Suffisamment connue pour qu’un achalandage appréciable y soit attaché

[56]  L’achalandage d’une marque de commerce évoque « l’association positive qui attire les consommateurs vers les marchandises ou services du propriétaire de la marque plutôt que vers ceux de ses concurrents » : Veuve Clicquot, aux paragraphes 50 à 52. Le juge Binnie a fait référence à un certain nombre de facteurs pertinents quant à l’existence de l’achalandage, notamment la « célébrité », le degré de reconnaissance de la marque, le volume des ventes et le degré de pénétration du marché, l’étendue et la durée de la publicité, la portée géographique, l’importance de son caractère distinctif inhérent ou acquis, l’étendue des voies commerciales et la mesure dans laquelle la marque est perçue comme un gage de qualité : Veuve Clicquot au paragraphe 54.

[57]  Je suis convaincu que les éléments de preuve concernant ces facteurs montrent l’existence d’un achalandage important associé aux marques de commerce TOYS R US, et en particulier la marque ’641 et sa version canadianisée. L’affidavit de M. Juhasz présente des éléments de preuve relatifs aux volumes de ventes importants, par des ventes en ligne et par l’entremise de 80 magasins de détail établis dans l’ensemble des provinces canadiennes, et d’importants efforts en matière de publicité. J’ai discuté précédemment de l’importance du caractère distinctif inhérent et acquis. M. Juhasz déclare que, sur une période d’un an en 2018‑2019, le site Web canadien de ToysRUs a été visité plus de 22 millions de fois par des Canadiens. Il décrit également, bien qu’à un niveau général, les efforts caritatifs importants de ToysRUs, qui contribueraient à l’achalandage associé aux marques. Chacun de ces facteurs étaye la conclusion selon laquelle la marque ‘641 est suffisamment connue au Canada pour qu’un achalandage appréciable y soit attaché.

Lien

[58]  Le « lien » requis en vertu de l’article 22 est décrit comme étant un lien, une connexion ou une association qui est susceptible d’avoir une incidence sur l’achalandage : Veuve Clicquot, aux paragraphes 46, 56‑57. Compte tenu de cette description, il semble y avoir un certain chevauchement entre les premier et troisième éléments de l’analyse de l’article 22 : Veuve Clicquot, aux paragraphes 38, 46, 48 et 49, 56 et 57. Cela doit être établi selon la prépondérance des probabilités, c’est‑à‑dire qu’un tel lien doit être « probable », ce qui est une question de preuve et non de spéculation : Veuve Clicquot, aux paragraphes 46 et 60.

(Entrées du jeu de données)
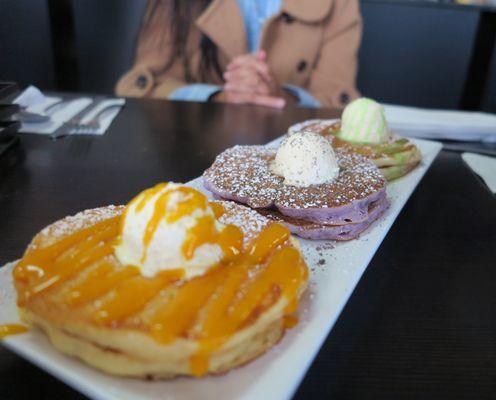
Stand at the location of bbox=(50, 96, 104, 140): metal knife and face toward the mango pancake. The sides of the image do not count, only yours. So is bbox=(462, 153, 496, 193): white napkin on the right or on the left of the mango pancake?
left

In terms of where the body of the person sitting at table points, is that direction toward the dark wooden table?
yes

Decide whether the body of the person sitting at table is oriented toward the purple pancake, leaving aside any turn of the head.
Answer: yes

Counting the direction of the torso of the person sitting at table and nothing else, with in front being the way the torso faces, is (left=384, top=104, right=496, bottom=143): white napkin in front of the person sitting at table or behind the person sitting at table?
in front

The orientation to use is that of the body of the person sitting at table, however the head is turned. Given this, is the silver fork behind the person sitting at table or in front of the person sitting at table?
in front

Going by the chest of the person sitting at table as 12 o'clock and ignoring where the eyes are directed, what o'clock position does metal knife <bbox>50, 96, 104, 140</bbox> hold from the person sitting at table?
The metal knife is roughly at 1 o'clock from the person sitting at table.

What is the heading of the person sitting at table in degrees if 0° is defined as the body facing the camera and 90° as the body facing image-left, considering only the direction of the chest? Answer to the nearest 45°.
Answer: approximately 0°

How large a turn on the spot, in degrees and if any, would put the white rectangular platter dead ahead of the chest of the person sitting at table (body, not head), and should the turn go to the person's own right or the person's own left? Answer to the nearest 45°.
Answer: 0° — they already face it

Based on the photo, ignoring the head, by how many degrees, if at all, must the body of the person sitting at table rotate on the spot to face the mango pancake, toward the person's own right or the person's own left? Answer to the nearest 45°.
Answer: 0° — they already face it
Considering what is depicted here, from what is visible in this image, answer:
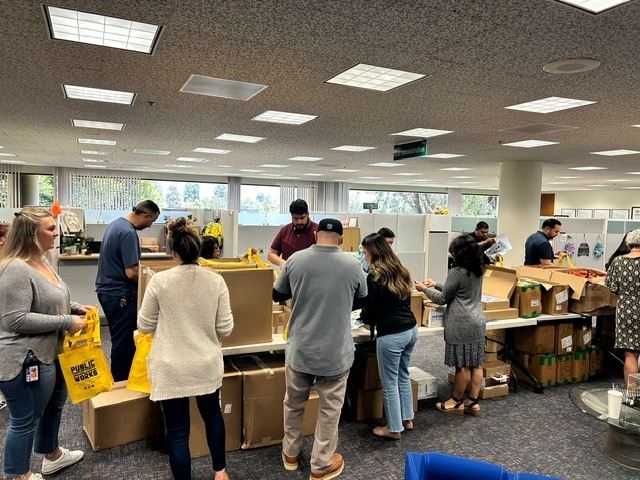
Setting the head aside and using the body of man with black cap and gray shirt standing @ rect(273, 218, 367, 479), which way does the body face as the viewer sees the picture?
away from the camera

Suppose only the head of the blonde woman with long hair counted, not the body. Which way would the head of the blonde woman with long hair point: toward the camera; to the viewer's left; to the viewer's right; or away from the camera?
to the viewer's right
* * *
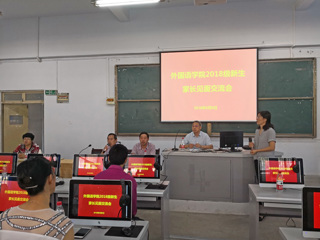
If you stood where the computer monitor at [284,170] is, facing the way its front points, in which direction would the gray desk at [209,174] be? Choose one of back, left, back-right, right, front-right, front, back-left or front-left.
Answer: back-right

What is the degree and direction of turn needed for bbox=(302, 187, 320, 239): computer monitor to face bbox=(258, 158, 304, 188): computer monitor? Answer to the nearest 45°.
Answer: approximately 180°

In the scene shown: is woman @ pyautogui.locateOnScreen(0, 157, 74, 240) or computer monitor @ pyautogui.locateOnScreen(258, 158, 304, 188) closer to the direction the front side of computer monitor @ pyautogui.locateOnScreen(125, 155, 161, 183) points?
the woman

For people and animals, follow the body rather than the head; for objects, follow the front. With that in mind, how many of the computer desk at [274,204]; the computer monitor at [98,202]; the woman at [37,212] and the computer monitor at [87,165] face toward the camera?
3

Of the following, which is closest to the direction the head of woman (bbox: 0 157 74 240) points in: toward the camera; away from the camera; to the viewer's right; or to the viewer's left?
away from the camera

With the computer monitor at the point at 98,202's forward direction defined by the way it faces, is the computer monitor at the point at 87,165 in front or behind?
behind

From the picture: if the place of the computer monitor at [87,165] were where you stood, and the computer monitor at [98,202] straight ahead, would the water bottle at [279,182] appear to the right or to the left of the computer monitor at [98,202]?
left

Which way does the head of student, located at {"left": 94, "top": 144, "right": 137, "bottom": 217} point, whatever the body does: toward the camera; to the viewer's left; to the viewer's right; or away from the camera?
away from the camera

Consigne 1 >> Dans le texte sur l’achalandage des marques de commerce, remplace « consommateurs » par « clients », puis recopie le passage de « Suffisamment connue pour » à « Clicquot au paragraphe 54. ».
Consigne 2 >> Poursuis le texte sur l’achalandage des marques de commerce à partir de sa dernière phrase.

Réponse obtenue 1 >>
Suffisamment connue pour qu’un achalandage appréciable y soit attaché

[56]  L’achalandage d’une marque de commerce évoque « l’association positive qui attire les clients vers les marchandises ou services du propriétaire de la marque plutôt que vers ceux de ses concurrents » : Veuve Clicquot, aux paragraphes 50 à 52. Le juge Binnie a fait référence à un certain nombre de facteurs pertinents quant à l’existence de l’achalandage, notamment la « célébrité », le degré de reconnaissance de la marque, le volume des ventes et le degré de pénétration du marché, l’étendue et la durée de la publicité, la portée géographique, l’importance de son caractère distinctif inhérent ou acquis, l’étendue des voies commerciales et la mesure dans laquelle la marque est perçue comme un gage de qualité : Veuve Clicquot au paragraphe 54.

Réponse obtenue 2 >>
[59]  À mon avis, la probabilité d’un lien ou d’une association entre la marque HERBS R US et la marque ‘641 est établie en l’espèce, tout comme l’incidence probable de ce lien sur l’achalandage. Bien que la question du lien soit une question de preuve, je ne pense pas que cela nécessite des preuves spécifiques des consommateurs ou des preuves par sondage établissant la probabilité d’un lien. Je conclus plutôt que je peux déduire l’existence d’un tel lien dans l’esprit d’un consommateur à partir des similitudes marquées entre la marque ’641 et la marque HERBS R US, combinées avec la preuve de l’emploi, des ventes et de la publicité étendus associés à la marque '641. Bien que cela ne soit pas nécessaire à ma conclusion et en reconnaissant que l’observation ne vient pas d’un « consommateur », je note que l’article de presse qui a établi un lien immédiat entre la marque HERBS R US et ToysRUs —sans montrer même un soupçon de confusion quant au fait que HERBS R US était réellement utilisé par ToysRUs—soutient l’évaluation selon laquelle un lien ou une association entre les deux marques serait établi.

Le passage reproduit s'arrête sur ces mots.